| PASSAGE |

═══

Wilcox, the director of the National Marrriage Project, naturally uses Murray's analysis of marriage (which echoes Kay Hymowitz's Marriage and Caste in America) as an example:

The destructive family revolution of the late 1960s and 1970s has gradually eased—at least in the nation's most privileged precincts. In the past 20 years, divorce rates have come down, marital quality (self-reported happiness in marriage) has risen and nonmarital childbearing (out-of-wedlock births) is a rare occurrence among the white upper class. Marriage is not losing ground in America's best neighborhoods.

But it's a very different story in blue-collar America. Since the 1980s, divorce rates have risen, marital quality has fallen and nonmarital childbearing is skyrocketing among the white lower class. Less than 5% of white college-educated women have children outside of marriage, compared with approximately 40% of white women with just a high-school diploma. The bottom line is that a growing marriage divide now runs through the heart of white America.

Brooks also cites the marriage gap alongside other factors (using the word "tribes" rather than "class" to emphasize the "tenuous common culture linking them"), but links them to the gap in behavior that he feels is Murray's chief contribution:

Worse, there are vast behavioral gaps between the educated upper tribe (20 percent of the country) and the lower tribe (30 percent of the country). ...

Roughly 7 percent of the white kids in the upper tribe are born out of wedlock, compared with roughly 45 percent of the kids in the lower tribe. In the upper tribe, nearly every man aged 30 to 49 is in the labor force. In the lower tribe, men in their prime working ages have been steadily dropping out of the labor force, in good times and bad.

People in the lower tribe are much less likely to get married, less likely to go to church, less likely to be active in their communities, more likely to watch TV excessively, more likely to be obese.

═══

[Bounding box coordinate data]

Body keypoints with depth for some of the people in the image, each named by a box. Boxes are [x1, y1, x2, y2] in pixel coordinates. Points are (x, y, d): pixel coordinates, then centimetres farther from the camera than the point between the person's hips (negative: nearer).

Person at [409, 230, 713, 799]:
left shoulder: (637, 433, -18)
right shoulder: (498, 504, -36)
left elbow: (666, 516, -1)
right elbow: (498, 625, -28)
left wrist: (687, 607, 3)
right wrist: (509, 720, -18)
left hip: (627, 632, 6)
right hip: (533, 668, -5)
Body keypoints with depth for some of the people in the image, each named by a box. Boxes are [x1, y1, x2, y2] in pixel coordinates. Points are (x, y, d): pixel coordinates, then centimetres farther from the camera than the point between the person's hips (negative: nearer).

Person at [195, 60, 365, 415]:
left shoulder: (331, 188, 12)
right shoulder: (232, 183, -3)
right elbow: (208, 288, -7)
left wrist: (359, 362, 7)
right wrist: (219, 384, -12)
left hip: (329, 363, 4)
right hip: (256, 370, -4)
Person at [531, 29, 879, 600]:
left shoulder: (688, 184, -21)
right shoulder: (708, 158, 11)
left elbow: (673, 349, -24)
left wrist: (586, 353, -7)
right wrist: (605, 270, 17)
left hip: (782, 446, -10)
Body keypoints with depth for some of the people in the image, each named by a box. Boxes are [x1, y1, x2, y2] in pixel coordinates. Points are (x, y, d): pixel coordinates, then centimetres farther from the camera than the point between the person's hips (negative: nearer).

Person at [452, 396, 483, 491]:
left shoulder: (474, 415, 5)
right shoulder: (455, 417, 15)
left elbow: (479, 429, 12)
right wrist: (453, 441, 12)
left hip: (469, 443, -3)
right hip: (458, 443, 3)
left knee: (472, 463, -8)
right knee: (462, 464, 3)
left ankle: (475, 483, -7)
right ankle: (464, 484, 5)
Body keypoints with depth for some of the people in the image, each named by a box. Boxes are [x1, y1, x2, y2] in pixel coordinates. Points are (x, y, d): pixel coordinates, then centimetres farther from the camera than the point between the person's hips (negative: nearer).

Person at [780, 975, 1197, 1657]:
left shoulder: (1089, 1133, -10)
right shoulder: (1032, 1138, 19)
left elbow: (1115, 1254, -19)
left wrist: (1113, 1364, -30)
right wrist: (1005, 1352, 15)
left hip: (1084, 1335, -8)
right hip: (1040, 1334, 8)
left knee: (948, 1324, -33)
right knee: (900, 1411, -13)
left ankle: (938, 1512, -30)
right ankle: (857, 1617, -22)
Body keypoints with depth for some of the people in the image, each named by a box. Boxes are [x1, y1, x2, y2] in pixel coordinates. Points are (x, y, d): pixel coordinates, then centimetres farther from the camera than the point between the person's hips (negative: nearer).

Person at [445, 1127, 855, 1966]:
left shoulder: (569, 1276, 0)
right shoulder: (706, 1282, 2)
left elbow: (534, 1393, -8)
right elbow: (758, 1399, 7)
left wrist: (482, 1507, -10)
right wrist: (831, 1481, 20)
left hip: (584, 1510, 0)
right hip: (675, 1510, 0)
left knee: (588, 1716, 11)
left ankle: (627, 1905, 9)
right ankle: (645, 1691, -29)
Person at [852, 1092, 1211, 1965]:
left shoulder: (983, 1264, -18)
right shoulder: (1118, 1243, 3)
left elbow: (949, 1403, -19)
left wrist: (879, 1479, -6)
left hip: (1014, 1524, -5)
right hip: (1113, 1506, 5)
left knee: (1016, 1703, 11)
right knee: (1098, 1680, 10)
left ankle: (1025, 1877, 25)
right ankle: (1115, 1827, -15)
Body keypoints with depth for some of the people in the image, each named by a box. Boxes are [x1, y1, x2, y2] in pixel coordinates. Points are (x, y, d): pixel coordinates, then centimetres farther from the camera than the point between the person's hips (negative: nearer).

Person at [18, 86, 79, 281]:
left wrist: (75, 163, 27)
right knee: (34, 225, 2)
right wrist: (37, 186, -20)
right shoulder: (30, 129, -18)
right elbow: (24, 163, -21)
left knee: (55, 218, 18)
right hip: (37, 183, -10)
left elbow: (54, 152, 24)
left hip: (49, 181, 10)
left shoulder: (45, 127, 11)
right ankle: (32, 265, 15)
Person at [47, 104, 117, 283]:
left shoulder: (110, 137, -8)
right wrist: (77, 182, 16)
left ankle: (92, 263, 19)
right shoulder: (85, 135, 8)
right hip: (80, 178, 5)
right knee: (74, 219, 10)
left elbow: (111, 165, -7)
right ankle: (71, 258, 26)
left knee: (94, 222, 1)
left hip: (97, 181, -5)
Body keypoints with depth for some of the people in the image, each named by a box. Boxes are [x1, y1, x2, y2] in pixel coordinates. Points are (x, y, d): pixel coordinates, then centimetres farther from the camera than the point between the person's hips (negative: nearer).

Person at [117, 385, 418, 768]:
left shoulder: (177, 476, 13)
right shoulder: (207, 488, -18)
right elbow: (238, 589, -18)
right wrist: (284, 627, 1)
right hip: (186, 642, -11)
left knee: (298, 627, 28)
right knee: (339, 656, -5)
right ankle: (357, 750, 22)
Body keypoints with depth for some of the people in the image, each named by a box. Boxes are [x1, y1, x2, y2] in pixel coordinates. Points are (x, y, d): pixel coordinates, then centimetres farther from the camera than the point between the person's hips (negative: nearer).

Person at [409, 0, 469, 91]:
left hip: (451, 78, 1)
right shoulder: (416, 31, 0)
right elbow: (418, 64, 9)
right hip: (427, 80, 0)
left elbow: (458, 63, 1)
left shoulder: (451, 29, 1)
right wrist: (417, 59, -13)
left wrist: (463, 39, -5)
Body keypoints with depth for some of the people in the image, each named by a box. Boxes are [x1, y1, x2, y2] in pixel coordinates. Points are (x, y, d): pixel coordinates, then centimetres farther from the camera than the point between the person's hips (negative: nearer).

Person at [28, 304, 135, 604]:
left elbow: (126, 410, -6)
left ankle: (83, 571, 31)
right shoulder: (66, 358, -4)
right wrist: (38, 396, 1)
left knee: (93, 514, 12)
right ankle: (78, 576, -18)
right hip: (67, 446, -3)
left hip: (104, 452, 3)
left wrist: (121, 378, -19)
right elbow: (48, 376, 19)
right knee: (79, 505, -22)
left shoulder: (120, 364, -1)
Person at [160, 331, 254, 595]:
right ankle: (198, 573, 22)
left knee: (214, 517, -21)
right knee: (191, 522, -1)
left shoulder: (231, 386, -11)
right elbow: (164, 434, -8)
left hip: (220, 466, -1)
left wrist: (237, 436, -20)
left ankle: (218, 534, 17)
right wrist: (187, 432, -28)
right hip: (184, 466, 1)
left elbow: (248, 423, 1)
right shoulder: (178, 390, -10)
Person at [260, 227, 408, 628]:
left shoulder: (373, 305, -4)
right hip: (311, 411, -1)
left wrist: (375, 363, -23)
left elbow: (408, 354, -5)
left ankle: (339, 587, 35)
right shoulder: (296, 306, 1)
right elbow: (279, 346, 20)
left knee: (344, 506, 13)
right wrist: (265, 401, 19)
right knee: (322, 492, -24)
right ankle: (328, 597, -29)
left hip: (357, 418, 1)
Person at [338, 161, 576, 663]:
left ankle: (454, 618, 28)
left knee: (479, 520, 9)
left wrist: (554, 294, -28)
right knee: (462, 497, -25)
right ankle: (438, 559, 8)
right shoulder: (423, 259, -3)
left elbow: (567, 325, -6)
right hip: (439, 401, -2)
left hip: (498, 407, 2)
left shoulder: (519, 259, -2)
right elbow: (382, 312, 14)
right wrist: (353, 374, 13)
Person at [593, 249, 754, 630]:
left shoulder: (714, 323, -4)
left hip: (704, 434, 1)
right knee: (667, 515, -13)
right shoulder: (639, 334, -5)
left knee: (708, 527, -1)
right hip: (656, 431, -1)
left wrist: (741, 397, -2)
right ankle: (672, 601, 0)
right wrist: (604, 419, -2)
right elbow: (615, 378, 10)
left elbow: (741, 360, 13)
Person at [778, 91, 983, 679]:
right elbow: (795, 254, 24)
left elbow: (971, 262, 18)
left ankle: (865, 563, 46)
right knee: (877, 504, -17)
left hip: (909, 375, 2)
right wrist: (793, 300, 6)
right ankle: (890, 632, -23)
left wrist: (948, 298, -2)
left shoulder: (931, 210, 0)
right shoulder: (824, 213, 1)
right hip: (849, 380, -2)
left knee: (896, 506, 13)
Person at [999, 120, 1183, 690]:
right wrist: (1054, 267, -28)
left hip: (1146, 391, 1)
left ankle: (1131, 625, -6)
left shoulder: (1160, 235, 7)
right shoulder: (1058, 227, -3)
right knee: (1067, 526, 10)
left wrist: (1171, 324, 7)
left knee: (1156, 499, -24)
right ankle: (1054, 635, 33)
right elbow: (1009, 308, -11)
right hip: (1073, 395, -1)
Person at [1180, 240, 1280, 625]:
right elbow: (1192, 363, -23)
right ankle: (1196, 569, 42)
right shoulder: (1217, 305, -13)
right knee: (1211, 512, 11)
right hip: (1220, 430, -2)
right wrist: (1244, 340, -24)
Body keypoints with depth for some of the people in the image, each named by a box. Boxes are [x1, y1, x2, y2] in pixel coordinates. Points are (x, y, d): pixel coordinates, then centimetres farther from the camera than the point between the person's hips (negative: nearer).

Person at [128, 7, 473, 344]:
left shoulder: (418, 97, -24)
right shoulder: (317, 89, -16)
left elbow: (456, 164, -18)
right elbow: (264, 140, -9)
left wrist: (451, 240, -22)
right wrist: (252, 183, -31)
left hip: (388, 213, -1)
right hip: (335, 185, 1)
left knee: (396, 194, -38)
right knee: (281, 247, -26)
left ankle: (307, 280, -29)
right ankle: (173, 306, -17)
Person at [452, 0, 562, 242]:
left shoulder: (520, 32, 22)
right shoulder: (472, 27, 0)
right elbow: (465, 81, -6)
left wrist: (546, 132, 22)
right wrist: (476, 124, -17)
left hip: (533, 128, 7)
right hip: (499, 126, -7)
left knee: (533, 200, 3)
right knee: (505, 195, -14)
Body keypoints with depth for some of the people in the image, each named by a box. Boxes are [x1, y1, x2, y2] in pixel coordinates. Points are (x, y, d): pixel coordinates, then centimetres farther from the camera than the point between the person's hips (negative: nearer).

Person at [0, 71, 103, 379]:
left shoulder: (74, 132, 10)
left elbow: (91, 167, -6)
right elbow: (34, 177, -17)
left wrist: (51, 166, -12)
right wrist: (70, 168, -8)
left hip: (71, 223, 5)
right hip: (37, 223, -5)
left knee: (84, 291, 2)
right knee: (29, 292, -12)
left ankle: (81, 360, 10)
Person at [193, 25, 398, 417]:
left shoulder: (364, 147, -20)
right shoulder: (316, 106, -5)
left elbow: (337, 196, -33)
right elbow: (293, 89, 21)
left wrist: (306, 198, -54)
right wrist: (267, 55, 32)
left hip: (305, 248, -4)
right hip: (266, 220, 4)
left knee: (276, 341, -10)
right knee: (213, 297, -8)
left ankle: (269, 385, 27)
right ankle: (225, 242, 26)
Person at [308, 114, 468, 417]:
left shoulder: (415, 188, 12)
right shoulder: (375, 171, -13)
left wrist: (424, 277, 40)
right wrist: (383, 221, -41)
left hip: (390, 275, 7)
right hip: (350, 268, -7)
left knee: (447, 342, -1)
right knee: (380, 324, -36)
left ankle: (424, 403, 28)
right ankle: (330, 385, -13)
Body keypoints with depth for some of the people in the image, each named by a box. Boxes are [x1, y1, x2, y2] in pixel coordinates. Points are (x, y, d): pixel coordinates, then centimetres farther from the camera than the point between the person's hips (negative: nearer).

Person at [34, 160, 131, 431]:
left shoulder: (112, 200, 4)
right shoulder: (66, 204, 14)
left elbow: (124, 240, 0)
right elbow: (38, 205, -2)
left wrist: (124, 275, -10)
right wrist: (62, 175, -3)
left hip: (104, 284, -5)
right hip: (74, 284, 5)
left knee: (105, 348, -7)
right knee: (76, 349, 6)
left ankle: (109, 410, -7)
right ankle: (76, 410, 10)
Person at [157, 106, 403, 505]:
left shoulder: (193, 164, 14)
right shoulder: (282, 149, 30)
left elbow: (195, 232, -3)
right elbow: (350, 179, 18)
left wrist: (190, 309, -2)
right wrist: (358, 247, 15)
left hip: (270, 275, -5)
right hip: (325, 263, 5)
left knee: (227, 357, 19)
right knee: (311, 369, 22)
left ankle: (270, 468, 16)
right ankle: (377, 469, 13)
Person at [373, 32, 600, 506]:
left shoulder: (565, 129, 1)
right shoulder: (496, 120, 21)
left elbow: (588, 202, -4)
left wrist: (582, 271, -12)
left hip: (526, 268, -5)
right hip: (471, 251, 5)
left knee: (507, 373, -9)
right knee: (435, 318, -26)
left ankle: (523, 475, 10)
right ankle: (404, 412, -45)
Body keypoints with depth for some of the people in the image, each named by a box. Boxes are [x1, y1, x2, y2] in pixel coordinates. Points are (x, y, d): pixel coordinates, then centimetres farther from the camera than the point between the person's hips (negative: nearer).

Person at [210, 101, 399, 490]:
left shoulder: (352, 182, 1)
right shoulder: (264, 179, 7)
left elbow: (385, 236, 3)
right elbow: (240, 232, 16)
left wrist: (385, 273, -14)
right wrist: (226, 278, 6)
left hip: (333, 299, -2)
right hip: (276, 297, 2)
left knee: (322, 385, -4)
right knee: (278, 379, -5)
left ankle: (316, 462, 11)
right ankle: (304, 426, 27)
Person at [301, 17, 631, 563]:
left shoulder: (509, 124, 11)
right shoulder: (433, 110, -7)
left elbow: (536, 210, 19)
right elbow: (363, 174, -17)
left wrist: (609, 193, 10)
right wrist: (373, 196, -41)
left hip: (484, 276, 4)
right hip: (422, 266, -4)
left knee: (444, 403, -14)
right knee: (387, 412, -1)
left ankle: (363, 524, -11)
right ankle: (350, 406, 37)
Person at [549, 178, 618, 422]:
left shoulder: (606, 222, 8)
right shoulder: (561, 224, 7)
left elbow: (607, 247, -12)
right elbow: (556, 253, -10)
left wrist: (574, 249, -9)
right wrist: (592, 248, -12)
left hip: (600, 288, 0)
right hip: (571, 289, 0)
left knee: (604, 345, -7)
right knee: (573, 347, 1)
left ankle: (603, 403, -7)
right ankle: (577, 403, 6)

═══

| TASK INSTRUCTIONS |
• 1. Answer these questions from the passage on the marriage divide.
(a) What share of white college-educated women have children outside of marriage?
(b) What word does Brooks use in place of "class"?
(c) What percent of the country does Brooks place in the lower tribe?
• 2. According to the passage on the marriage divide, why does Brooks use the word "tribes" rather than "class"?
• 3. Decide whether each statement agrees with the passage on the marriage divide.
(a) In the nation's most privileged precincts, divorce rates have come down over the past 20 years.
(b) Lower-tribe men in their prime working ages have dropped out of the labor force only during bad times.
(c) People in the lower tribe are more likely to go to church.

| ANSWERS BY TASK |
• 1.
(a) Less than 5%
(b) "Tribes"
(c) 30 percent

• 2. Brooks uses "tribes" rather than "class" to emphasize the "tenuous common culture linking them."

• 3.
(a) Yes: "In the past 20 years, divorce rates have come down"
(b) No: "men in their prime working ages have been steadily dropping out of the labor force, in good times and bad"
(c) No: "less likely to go to church"